Voter anger at generous (and unfunded) retirement benefits for government workers resulted in successful ballot initiatives and the election of governors promising change.
One little-noticed result of the Nov. 2 elections – the first since the Great Recession of 2007-09 – was greater voter pressure for capping a giant gusher of government red ink: the $4 trillion in pension liabilities for state and municipal workers.
Few politicians, even Democrats backed by the public-worker unions, could afford not to propose reforms for these retirement benefits that are often abused, underfunded, and usually far more generous than those in private business.
In two key states, California and Illinois, voters approved many local ballot initiatives calling for pension reform.

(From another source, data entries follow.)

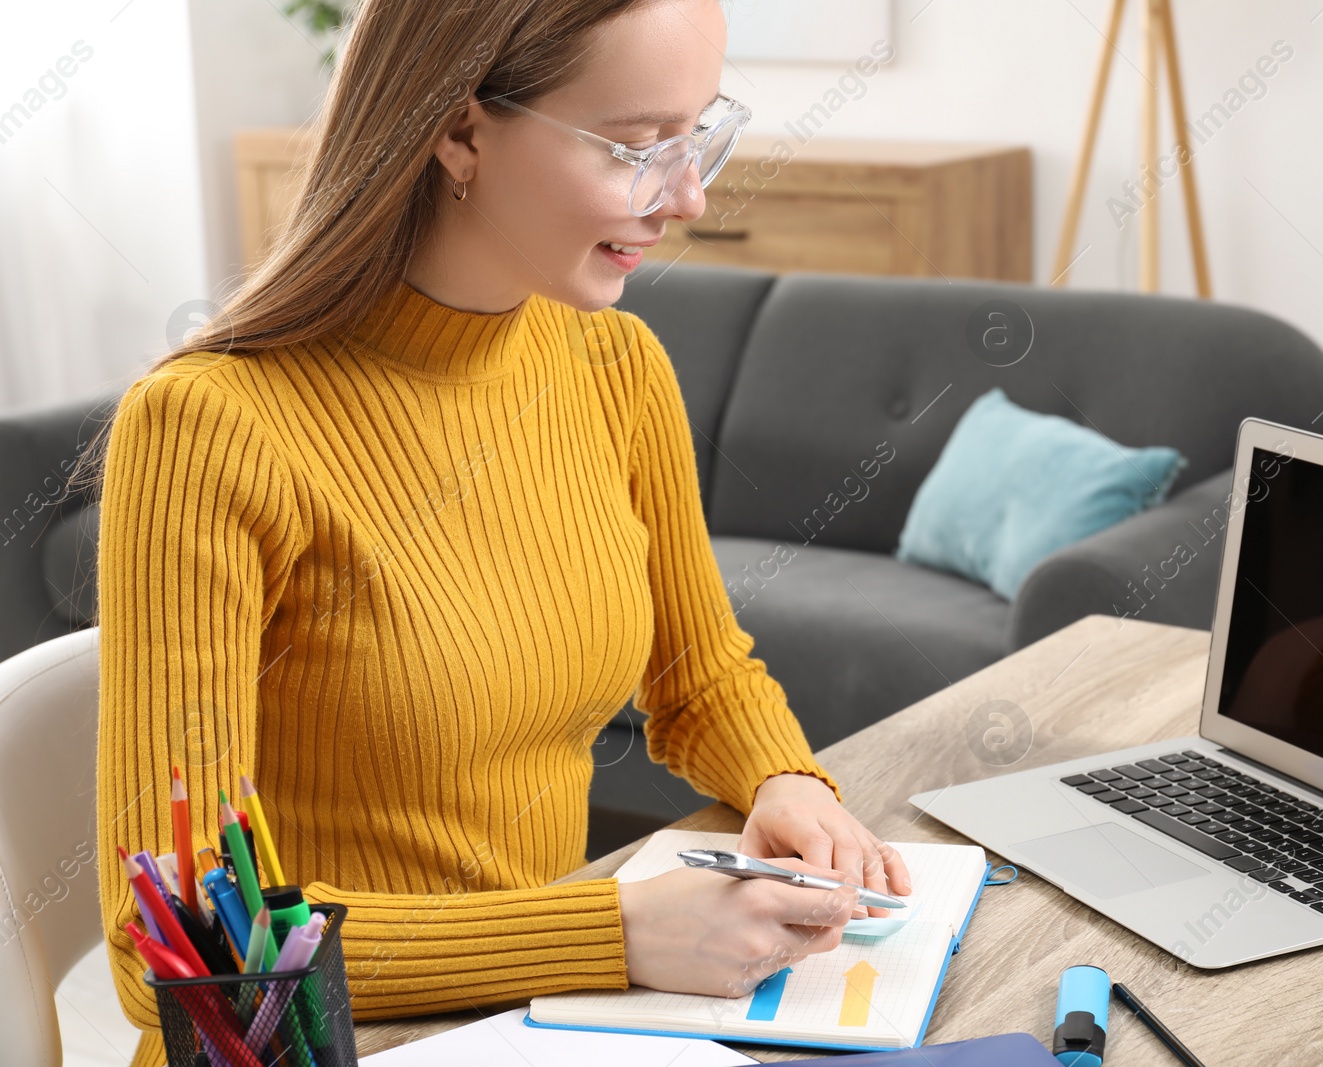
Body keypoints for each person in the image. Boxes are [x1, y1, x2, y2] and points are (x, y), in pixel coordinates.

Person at [94, 2, 911, 1063]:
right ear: (461, 132)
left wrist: (783, 778)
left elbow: (699, 673)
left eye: (699, 135)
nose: (690, 196)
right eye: (638, 148)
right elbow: (178, 955)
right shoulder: (208, 427)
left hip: (537, 1024)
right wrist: (611, 928)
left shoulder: (614, 367)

And in six states, newly elected governors have proposed one of the most radical steps: 401(k)-style plans for government employees as an alternative for traditional guaranteed pensions.
Such victories will build on pension changes already begun in a handful of states, where reform has been mainly directed at new hires. In two states, Missouri and Illinois, the retirement age was recently raised to 67, while 16 states have either cut benefits for new employees or required current workers to pay something for their benefits.
Many cities are also being forced to act in order to avoid big cuts in spending. In Los Angeles, for instance, Mayor Antonio Villaraigosa has announced that pensions would be lower for new fire and police workers.